To aid their efforts, the group using canines, among numerous other technologies. 

"It's very important, we've got to be able to set up a radio to contact the people in the field and now we don't have antennas, tripods, equipment, tools," Brown said. "We just don't have anything."

All of the squad's gear is gone. Brown has typically kept it all in a trailer, securely locked, in the backyard of his home on Alger Ave. near Iroquois Park.

He woke up on New Year's Eve and checked his Blink camera, which showed the trailer not in its usual spot. 

"It was kind of gut-wrenching. I mean you're sitting there and it's gone," Brown said. 

Credit: Jefferson Co. Search Dog Association

A neighbor's Ring doorbell camera shows a white SUV pulling away what appears to be a white trailer, matching that of the association's. 

"The had to have been scouting. They had to know where it was at and they had to be proficient in being thieves," Brown said. "They had seen it, they targeted it, and they came and got it."

Brown estimates the trailer and the equipment cost about $7,000. 

"It definitely is going to hurt. It's going to stop us. We are not going to be able to be as efficient at our communications capabilities as we were in the past and that actually hinders the safety of the missing person and of our team," Brown said.

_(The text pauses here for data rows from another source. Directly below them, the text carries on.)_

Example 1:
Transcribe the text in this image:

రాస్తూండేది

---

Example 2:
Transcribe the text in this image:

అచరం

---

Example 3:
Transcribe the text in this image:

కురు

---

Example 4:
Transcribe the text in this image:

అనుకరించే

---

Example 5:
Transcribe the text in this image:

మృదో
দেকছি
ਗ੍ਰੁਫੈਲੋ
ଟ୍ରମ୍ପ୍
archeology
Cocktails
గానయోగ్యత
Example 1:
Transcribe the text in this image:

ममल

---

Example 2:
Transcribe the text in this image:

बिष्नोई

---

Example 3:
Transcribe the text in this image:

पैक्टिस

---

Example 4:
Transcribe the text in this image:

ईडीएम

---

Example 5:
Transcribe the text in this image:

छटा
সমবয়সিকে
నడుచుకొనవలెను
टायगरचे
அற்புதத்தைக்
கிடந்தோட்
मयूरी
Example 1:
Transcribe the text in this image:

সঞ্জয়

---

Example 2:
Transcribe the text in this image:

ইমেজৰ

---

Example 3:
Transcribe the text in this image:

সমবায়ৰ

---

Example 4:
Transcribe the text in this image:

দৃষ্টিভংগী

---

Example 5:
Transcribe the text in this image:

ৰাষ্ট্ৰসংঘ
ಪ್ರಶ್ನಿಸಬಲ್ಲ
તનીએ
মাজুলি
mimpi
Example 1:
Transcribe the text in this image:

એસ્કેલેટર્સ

The group is made up of all volunteers, who largely foot the bill for the equipment. 

"It's going to take us a while to build it, it took us a while to get it," he said. "So it's not only time, money, and effort, and a hit to our community, it's just kind of devastating."

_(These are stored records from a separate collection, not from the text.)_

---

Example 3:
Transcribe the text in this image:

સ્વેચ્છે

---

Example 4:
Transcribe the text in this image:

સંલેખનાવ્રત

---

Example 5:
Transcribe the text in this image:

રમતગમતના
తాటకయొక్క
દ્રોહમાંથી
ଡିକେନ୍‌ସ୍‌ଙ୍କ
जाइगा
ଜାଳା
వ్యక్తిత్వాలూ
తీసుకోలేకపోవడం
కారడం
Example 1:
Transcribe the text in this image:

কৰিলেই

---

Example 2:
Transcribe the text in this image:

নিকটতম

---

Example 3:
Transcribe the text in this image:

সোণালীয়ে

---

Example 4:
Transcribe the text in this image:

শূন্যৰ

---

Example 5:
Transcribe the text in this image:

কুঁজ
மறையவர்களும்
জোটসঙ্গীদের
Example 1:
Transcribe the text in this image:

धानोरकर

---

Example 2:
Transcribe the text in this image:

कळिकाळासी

The association has reported the theft to LMPD, and remains hopeful the public's help can result in the return of their belongings. 

"The big hope is that we get the content of the trailer," brown said. "However we can get it, we really, really, would love to be able to offer that same abilities that we had before."

In the meantime, the group is collecting donations at its website jcsda.com to help re-build its gear.